Dix ans après, la Révolution allait momentanément ternir toutes les grâces du siècle unissant, dépeuplant les élégantes demeures de l'élite qui en faisait le charme. La ci-devant folie Neubourg n'échappa point au sort commun et, délaissée, devint, dit-on, un rendez-vous de chasse pour Napoléon Ier, jusqu'en 1812. La chose, en soi, n'a rien d'impossible. M. de Neubourg était fort lié avec un M. Pivart de Chastulé, parent de Joséphine, auprès de qui il plaça sa fille, la comtesse Alexandre de La Rochefoucauld, en qualité de dame d'honneur. Chastulé a très bien pu, en hôte reconnaissant des bons moments passés jadis, indiquer cet agréable site au nouveau maître de la France.
Le certain, c'est que la mère Camille s'y installa à son tour, au moment de la campagne de Russie, et le bruit courait dans le quartier que Napoléon l'avait confirmée dans la possession du logis.
Le 25 mai 1827, le champ de l'Alouette allait acquérir une renommée sinistre. Ce jour-là, Ulbach y assassinait une petite bergère d'Ivry qui menait paître ses chèvres dans un pré voisin. Des enfants découvrirent le cadavre gisant au milieu du paisible troupeau. On transporta la victime à la Morgue et, durant une semaine, tout Paris s'émut de l'événement. Huit jours plus tard, s'éteignait une des filles de M. de Neubourg, la comtesse de Saint-Belin-Mâlain, dont le mari avait tragiquement péri sur l'échafaud révolutionnaire, trente-trois ans auparavant.

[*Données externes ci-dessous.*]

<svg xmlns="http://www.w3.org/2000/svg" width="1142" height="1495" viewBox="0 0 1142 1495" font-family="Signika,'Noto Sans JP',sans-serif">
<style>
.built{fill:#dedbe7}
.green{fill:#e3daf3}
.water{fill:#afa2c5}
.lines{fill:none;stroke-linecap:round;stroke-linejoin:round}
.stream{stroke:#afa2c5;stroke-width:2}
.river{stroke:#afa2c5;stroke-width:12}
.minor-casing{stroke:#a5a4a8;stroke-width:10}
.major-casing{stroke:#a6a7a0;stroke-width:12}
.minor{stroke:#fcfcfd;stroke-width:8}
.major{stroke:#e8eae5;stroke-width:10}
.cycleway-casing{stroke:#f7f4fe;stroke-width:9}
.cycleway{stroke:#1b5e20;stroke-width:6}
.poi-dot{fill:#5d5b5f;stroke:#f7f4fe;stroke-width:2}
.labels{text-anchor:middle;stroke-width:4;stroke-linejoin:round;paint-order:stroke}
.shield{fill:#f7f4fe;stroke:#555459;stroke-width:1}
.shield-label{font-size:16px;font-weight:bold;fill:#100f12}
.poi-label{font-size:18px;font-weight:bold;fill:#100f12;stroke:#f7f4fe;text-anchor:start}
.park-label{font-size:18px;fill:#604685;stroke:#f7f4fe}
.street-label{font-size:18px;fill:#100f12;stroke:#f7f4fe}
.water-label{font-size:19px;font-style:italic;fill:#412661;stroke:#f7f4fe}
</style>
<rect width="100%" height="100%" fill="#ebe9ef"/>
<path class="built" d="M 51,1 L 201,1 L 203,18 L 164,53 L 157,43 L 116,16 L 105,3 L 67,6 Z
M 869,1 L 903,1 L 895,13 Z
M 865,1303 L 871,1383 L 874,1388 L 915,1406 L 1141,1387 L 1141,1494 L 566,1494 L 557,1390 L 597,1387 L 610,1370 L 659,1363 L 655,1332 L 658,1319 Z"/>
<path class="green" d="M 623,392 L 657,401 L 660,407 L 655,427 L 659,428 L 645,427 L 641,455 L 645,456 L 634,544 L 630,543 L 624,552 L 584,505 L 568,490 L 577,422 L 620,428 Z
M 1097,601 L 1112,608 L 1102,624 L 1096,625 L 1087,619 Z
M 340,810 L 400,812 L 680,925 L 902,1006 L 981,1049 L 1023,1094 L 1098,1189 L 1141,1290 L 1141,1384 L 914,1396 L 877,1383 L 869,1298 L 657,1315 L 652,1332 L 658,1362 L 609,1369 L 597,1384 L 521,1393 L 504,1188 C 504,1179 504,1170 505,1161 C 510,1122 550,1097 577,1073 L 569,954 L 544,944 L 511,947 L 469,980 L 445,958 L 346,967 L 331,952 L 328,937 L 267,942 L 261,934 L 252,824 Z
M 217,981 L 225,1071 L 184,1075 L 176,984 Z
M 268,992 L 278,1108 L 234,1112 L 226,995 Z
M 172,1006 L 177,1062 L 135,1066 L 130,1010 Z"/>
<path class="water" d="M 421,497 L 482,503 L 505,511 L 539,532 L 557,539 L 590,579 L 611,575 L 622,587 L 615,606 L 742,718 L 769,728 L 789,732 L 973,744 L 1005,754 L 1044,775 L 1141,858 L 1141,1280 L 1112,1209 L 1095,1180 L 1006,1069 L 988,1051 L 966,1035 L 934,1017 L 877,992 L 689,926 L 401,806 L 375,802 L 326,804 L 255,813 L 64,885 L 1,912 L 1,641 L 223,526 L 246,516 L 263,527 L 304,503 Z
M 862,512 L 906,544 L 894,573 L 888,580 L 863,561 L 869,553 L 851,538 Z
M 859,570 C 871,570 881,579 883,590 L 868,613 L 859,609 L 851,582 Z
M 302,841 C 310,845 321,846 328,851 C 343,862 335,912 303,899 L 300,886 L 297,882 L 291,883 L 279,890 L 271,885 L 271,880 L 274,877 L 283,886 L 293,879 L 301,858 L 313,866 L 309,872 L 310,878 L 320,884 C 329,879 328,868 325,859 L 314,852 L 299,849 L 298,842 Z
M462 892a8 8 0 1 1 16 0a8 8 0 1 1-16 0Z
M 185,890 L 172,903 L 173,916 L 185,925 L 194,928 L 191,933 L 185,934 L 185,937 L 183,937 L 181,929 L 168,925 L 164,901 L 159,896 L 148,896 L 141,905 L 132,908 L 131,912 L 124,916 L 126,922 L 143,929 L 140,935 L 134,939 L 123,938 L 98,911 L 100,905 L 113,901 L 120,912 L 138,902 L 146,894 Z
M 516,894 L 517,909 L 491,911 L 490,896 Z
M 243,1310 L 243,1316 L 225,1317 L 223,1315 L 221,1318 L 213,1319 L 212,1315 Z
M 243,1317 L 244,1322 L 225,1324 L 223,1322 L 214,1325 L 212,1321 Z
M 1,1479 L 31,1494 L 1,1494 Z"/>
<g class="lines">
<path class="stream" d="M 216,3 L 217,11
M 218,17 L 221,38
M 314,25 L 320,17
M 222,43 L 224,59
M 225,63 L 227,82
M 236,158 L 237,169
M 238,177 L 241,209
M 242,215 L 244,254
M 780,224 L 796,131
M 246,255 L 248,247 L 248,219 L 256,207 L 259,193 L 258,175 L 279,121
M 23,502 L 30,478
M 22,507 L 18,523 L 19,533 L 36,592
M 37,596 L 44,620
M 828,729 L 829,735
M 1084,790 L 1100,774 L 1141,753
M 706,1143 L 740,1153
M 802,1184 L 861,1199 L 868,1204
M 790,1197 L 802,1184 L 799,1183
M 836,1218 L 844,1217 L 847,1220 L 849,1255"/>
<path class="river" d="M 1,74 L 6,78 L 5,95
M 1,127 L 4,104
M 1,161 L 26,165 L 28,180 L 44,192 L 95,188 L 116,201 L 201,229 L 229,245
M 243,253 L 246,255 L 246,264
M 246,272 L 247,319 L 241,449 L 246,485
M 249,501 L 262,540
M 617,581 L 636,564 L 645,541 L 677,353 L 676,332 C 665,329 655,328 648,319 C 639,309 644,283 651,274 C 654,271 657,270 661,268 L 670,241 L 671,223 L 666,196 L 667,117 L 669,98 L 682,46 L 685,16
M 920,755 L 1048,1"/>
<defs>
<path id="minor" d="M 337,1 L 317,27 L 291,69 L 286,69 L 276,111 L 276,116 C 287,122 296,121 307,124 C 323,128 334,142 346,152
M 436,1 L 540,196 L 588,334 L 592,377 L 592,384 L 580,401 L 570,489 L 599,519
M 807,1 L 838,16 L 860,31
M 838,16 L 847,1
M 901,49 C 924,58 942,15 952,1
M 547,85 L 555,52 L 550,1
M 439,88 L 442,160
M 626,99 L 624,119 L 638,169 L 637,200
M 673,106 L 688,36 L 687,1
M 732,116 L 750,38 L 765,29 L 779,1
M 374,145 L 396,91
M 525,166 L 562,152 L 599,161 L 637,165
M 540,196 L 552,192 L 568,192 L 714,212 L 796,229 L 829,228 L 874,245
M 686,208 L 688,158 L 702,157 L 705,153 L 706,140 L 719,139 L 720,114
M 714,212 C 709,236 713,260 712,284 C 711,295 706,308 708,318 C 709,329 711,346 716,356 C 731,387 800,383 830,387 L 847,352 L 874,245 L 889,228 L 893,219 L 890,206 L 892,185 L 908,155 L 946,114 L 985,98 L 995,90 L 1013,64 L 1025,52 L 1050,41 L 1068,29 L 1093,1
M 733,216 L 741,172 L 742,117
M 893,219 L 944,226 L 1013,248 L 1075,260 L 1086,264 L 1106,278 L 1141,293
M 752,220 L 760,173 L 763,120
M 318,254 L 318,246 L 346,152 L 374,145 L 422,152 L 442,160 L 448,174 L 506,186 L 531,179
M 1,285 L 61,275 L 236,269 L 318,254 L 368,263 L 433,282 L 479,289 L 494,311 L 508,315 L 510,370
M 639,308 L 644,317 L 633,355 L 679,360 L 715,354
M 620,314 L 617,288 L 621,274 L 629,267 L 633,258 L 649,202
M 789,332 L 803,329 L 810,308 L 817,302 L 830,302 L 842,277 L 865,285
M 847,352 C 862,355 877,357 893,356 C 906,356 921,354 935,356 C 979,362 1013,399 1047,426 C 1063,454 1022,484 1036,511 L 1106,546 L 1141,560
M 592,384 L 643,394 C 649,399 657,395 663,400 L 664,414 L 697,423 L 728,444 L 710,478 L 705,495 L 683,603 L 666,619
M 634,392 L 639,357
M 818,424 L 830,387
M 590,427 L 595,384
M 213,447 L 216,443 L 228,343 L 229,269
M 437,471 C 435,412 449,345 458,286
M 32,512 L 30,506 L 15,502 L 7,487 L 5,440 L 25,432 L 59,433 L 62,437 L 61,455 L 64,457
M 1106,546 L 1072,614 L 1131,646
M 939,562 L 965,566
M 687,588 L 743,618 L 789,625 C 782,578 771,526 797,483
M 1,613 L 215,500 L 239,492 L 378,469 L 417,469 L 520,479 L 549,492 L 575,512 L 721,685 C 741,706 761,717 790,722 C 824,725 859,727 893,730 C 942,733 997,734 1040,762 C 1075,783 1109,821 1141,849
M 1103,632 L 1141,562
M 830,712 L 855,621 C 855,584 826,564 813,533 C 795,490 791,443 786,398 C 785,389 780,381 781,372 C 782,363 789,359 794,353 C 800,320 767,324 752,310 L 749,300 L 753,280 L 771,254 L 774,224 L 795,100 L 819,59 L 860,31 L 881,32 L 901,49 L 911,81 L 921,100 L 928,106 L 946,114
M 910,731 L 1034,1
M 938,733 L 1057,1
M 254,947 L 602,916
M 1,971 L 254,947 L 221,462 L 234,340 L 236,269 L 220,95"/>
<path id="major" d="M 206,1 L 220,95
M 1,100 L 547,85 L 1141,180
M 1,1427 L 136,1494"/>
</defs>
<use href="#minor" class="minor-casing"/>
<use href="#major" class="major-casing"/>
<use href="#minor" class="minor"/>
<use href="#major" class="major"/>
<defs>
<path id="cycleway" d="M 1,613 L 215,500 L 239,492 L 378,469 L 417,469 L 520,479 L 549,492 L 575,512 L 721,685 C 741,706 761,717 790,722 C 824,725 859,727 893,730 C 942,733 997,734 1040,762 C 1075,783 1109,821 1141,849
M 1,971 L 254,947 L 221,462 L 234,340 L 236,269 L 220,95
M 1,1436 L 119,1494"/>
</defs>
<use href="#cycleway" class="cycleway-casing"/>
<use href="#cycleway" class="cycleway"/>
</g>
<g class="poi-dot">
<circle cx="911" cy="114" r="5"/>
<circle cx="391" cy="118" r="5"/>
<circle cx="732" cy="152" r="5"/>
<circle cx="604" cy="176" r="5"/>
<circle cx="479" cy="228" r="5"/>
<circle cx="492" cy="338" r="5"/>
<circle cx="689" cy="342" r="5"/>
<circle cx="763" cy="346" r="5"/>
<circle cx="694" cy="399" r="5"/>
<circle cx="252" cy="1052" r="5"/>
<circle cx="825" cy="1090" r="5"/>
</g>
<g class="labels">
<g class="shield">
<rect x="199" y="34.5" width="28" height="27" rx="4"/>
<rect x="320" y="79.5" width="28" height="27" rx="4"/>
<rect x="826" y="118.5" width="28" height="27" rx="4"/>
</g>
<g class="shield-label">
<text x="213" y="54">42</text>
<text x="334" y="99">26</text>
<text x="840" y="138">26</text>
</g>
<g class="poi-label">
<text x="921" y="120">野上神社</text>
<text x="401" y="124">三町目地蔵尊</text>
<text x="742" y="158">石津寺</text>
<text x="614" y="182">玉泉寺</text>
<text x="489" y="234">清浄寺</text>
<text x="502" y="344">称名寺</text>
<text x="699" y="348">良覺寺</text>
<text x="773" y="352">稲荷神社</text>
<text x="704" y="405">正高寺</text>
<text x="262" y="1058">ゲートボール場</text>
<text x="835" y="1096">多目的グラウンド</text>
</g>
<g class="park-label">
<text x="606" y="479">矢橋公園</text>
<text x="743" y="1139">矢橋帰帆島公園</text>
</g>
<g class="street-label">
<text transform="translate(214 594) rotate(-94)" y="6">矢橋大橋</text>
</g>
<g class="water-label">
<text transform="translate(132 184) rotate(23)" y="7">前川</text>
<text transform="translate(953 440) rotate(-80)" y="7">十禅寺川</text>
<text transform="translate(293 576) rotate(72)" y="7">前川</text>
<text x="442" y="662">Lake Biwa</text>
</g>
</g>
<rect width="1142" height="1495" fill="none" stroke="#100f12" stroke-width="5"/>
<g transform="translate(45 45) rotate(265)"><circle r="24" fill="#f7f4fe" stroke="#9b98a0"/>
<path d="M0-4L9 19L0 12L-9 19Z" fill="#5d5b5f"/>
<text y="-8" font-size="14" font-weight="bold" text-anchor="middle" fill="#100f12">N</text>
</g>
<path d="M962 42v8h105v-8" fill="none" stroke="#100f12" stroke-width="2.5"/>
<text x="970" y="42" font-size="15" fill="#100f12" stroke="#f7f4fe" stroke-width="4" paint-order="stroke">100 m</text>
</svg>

La blanchisserie de la mère Camille dura jusqu'à la fin du second Empire. La longue grille de fer rouillée, le jardin inculte, achevaient de donner à l'élégante construction, envahie par les plantes parasites, un aspect romantique qui séduisit Rodin. Il y installa un dépôt de marbre, puis la déchéance s'accéléra.

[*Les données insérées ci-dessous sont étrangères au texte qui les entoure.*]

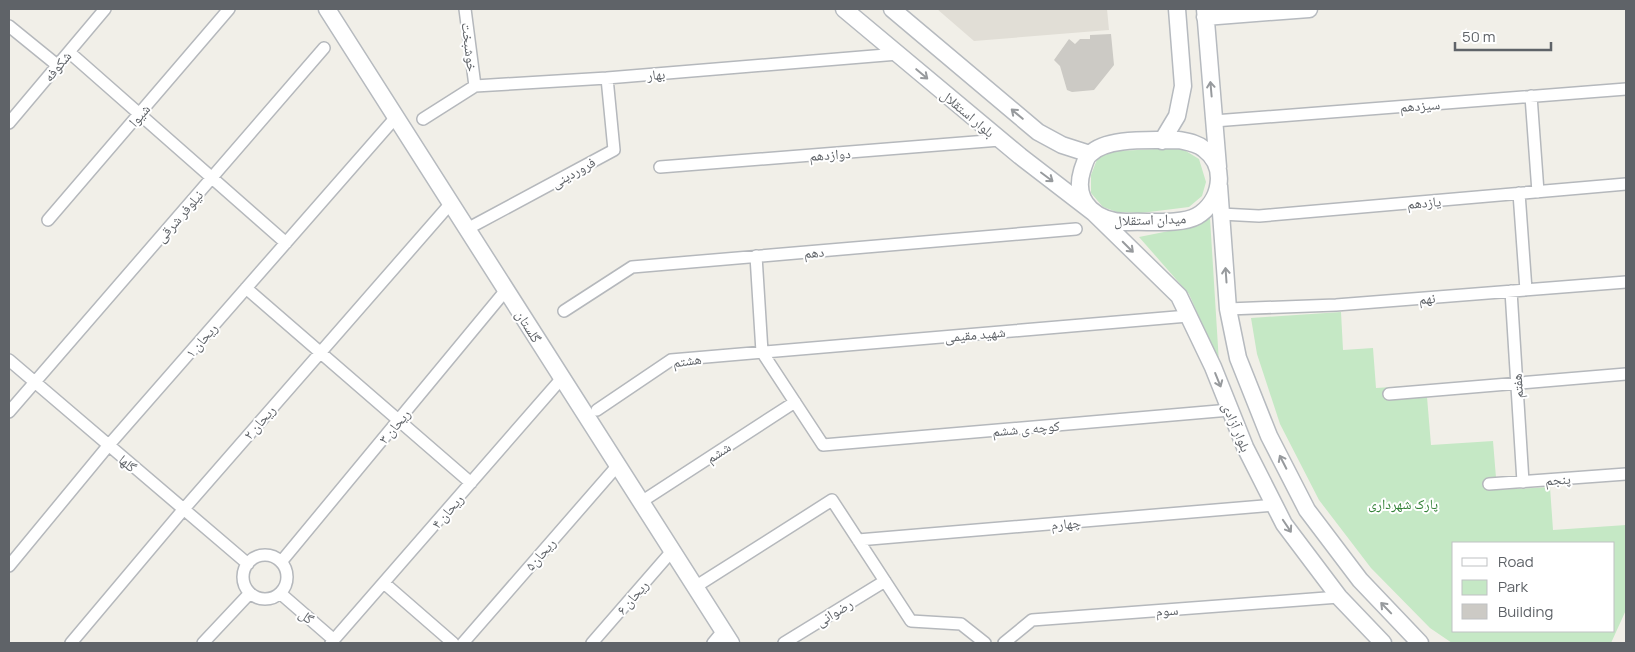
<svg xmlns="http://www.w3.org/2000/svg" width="1635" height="652" viewBox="0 0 1635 652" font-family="Manrope,'Noto Naskh Arabic',sans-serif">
<rect width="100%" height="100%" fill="#f1efe8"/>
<!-- education -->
<path fill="#e1ded6" d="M937 9H1107L1109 30 974 41Z"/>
<!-- green -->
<path fill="#c5e8c5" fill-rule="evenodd" d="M1181 148 1199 159 1206 182 1202 196 1189 207 1141 213 1117 212 1103 207 1091 193V175L1098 157 1116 151Z
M1210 218 1219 363 1189 294 1139 237 1174 230Z
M1341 312 1343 350 1373 348 1376 388 1426 385 1431 445 1493 441 1497 490 1550 487 1553 530 1626 525V610L1611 643H1452L1430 628 1371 568 1319 500 1280 424 1257 354 1251 318ZM1454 543H1614V631H1454Z"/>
<!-- building -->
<path fill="#cccac5" d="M1111 34 1114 65 1094 90 1072 92 1067 90 1060 66 1054 60 1069 39 1075 44 1080 39H1090V35Z"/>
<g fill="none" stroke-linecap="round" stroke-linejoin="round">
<defs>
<path id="street" d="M465 9 475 86
M9 26 57 65
M69 52 286 243
M1531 96 1538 192
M423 119 475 86 607 78 898 54
M1214 121 1626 89
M9 123 105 9
M660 167 1000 140
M1519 193 1526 290
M1221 214 1259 216 1626 184
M48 220 229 9
M467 229 614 150 607 78
M756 256 762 352 823 445 1230 410
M246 288 471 483
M1511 291 1523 482
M1228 309 1336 305 1626 282
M564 311 632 267 1076 229
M9 360 248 564
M1389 394 1626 374
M597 410 671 360 1188 316
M9 412 324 48
M1489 484 1626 474
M641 502 795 402
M858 540 1275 505
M243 577a22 22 0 1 1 44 0a22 22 0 1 1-44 0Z
M281 562 506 290
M9 566 108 446 396 117
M384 583 453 643
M695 587 832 500 911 621 961 624 985 643
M280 593 334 640
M71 643 183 510 451 203
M203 643 250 593
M331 643 562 378
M463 643 618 465
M592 643 672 551
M713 643 723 631
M784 643 885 581
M1004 643 1032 620 1339 597"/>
<path id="secondary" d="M327 9 731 643
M844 9 1020 156 1094 213 1179 296 1213 367 1245 447 1284 524 1339 597 1383 643
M892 9 1038 132 1062 145 1090 154
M1205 9 1218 167
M1205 17 1309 9
M1179 140C1188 142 1197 143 1204 149 1228 167 1221 202 1197 216 1181 225 1148 221 1129 222 1099 223 1072 204 1082 171 1084 165 1086 157 1090 154 1108 136 1155 141 1179 140Z
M1162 141 1177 116 1183 86 1177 9
M1219 186 1228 309 1238 358 1269 436 1307 510 1360 580 1420 643"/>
</defs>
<!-- street casing -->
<use href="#street" stroke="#b5b8bc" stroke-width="14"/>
<!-- secondary casing -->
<use href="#secondary" stroke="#b6babf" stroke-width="19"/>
<!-- street -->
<use href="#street" stroke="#fff" stroke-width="11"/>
<!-- secondary -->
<use href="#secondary" stroke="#fff" stroke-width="16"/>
</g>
<!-- one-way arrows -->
<defs><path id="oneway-shaft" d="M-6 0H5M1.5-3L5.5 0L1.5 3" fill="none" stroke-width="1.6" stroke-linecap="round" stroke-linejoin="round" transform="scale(1.25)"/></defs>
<g stroke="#979a9d">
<use href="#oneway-shaft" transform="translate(922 74) rotate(40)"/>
<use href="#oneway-shaft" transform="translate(1211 89) rotate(-95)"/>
<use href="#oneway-shaft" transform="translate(1017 114) rotate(-140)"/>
<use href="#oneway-shaft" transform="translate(1047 177) rotate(37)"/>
<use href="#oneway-shaft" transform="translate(1128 247) rotate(45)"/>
<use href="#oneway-shaft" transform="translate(1226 275) rotate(-94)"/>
<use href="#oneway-shaft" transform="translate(1218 380) rotate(68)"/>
<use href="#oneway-shaft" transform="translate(1283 462) rotate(-117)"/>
<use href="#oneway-shaft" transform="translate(1287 526) rotate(56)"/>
<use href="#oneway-shaft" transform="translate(1386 608) rotate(-134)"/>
</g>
<g text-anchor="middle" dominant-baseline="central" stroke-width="4" stroke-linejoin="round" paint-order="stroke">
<!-- street labels -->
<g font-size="14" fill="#5f6368" stroke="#fff">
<text transform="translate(470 47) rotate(83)">خوشبخت</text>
<text transform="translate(57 66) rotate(-50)">شکوفه</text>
<text transform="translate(656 74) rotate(-5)">بهار</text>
<text transform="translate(1420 105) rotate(-4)">سیزدهم</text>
<text transform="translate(968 113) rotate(40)">بلوار استقلال</text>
<text transform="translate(139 115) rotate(-49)">شیوا</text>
<text transform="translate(830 154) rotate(-4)">دوازدهم</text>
<text transform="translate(573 172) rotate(-29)">فروردینی</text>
<text transform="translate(1424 202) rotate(-5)">یازدهم</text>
<text transform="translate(179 216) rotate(-49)">نیلوفر شرقی</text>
<text transform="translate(1150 219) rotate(-2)">میدان استقلال</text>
<text transform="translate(814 252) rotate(-5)">دهم</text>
<text transform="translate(1427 298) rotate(-5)">نهم</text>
<text transform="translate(529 326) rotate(58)">گلستان</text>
<text transform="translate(975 334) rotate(-5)">شهید مقیمی</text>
<text transform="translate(201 340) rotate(-49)">ریحان ۱</text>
<text transform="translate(687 360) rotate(-8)">هشتم</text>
<text transform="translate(1517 386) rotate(-94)">هفتم</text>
<text transform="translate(259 422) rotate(-49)">ریحان ۲</text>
<text transform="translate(394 426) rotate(-50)">ریحان ۳</text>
<text transform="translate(1237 427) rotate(67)">بلوار آزادی</text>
<text transform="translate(1026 428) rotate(-5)">کوچه ی ششم</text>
<text transform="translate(718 452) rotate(-33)">ششم</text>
<text transform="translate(128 463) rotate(41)">گلها</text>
<text transform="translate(1558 479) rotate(-4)">پنجم</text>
<text transform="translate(447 511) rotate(-49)">ریحان ۴</text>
<text transform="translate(1066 523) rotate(-5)">چهارم</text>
<text transform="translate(540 554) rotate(-49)">ریحان۵</text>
<text transform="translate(632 597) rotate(-49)">ریحان ۶</text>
<text transform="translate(1167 610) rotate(-4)">سوم</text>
<text transform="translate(834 612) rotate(-31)">رضوانی</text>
<text transform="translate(307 616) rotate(41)">گل</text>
</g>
<!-- park labels -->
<g font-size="14" fill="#348238" stroke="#fff">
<text x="1403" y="503">پارک شهرداری</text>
</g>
</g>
<!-- border -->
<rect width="1635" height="652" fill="none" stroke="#5f6368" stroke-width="20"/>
<!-- legend -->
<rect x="1452" y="542" width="162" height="90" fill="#ffffff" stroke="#bfc1c3"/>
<rect x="1462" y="558" width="25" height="8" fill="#ffffff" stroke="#bfc1c3"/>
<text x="1498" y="567" font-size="15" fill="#5f6368">Road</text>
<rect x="1462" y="580" width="25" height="15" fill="#c5e8c5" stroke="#bfc1c3"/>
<text x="1498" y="592" font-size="15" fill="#5f6368">Park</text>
<rect x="1462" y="604" width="25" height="15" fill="#cccac5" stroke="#bfc1c3"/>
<text x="1498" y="617" font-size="15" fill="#5f6368">Building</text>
<!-- scale -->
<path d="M1455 42v8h96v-8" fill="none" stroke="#5f6368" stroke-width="2.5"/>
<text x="1462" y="42" font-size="15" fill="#5f6368" stroke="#ffffff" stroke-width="4" paint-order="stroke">50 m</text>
</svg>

Vétuste, crevassée, la « folie », tombée au rang de buanderie, puis de masure, achevait de s'effondrer au coin de la rue Croulebarbe et du boulevard Auguste-Blanqui. Malgré l'abandon, sa façade gardait encore bon air et, de leurs niches, les statues assistaient, muettes, à ce long effritement du passé. En 1913, on la jeta bas, et le métro de Corvisart, qui s'ouvre sur ce qui fut peut-être le « jardin anglais », ne contemple plus qu'une banale bâtisse moderne.
Ceci a tué cela. La rue Croulebarbe rappelle encore le moulin de ce nom qui s'élevait là en 1214. Quant à la rue du Champ-de-l'Alouette, il faut faire un gros effort pour imaginer le tire-lire Joyeux qu'elle évoque dans ce Paris du XXè siècle.